### ASSIGNMENT
Wherever the listing has a line with the string "right", copy that line out.

### RECORD SET
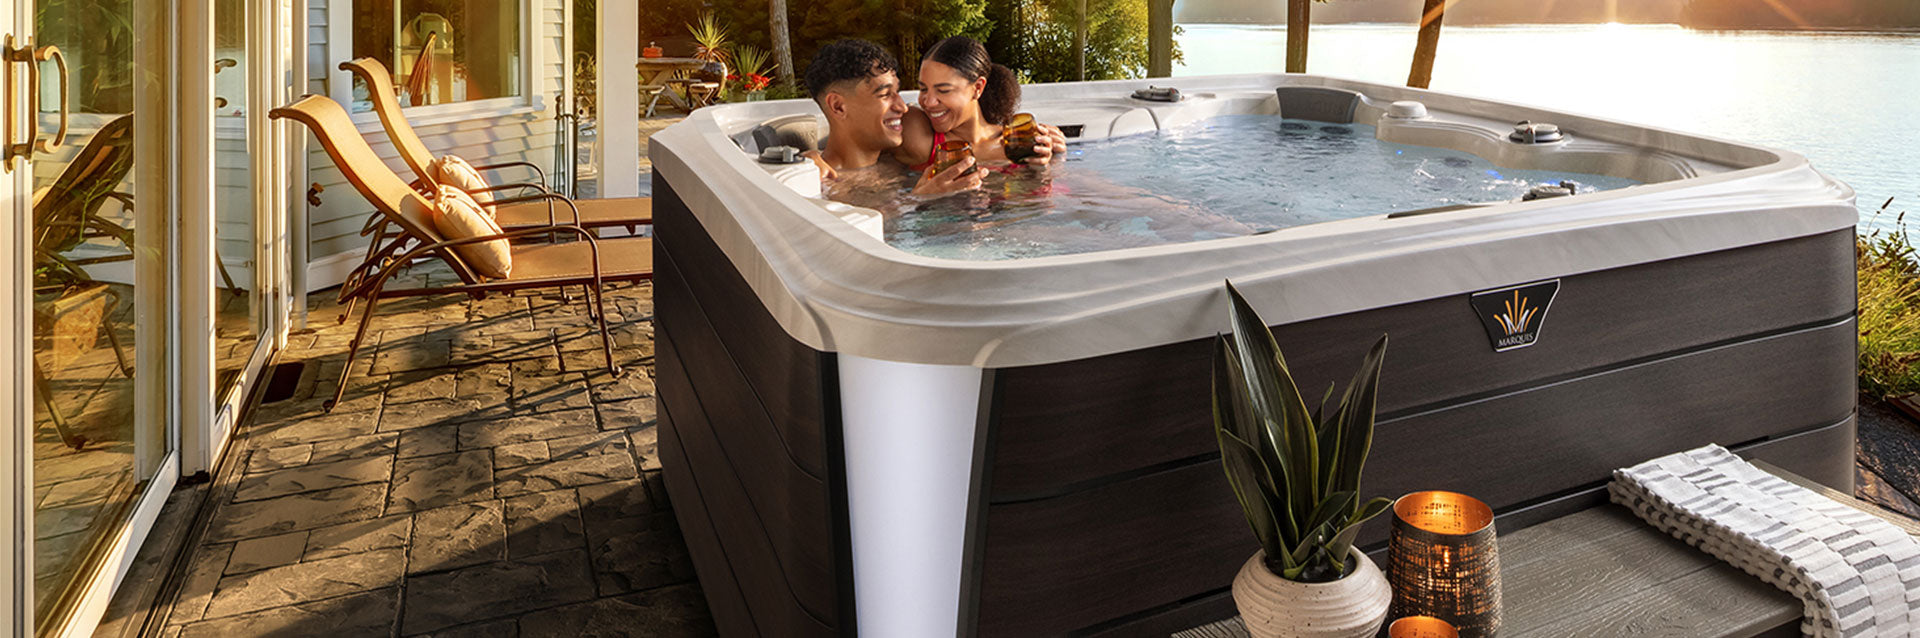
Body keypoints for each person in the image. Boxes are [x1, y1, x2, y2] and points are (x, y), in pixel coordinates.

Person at [804, 39, 980, 195]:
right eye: (885, 94)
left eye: (897, 92)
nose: (902, 107)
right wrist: (923, 200)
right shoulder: (822, 185)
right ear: (838, 106)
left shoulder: (895, 164)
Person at [895, 36, 1069, 171]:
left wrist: (1048, 164)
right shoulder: (918, 135)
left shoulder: (1017, 143)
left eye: (944, 90)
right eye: (923, 89)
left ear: (977, 88)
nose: (929, 102)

### EXERCISE ANSWER
right eye: (885, 94)
right wrist: (923, 200)
right shoulder: (822, 185)
right ear: (838, 106)
right shoulder: (918, 135)
right eye: (923, 89)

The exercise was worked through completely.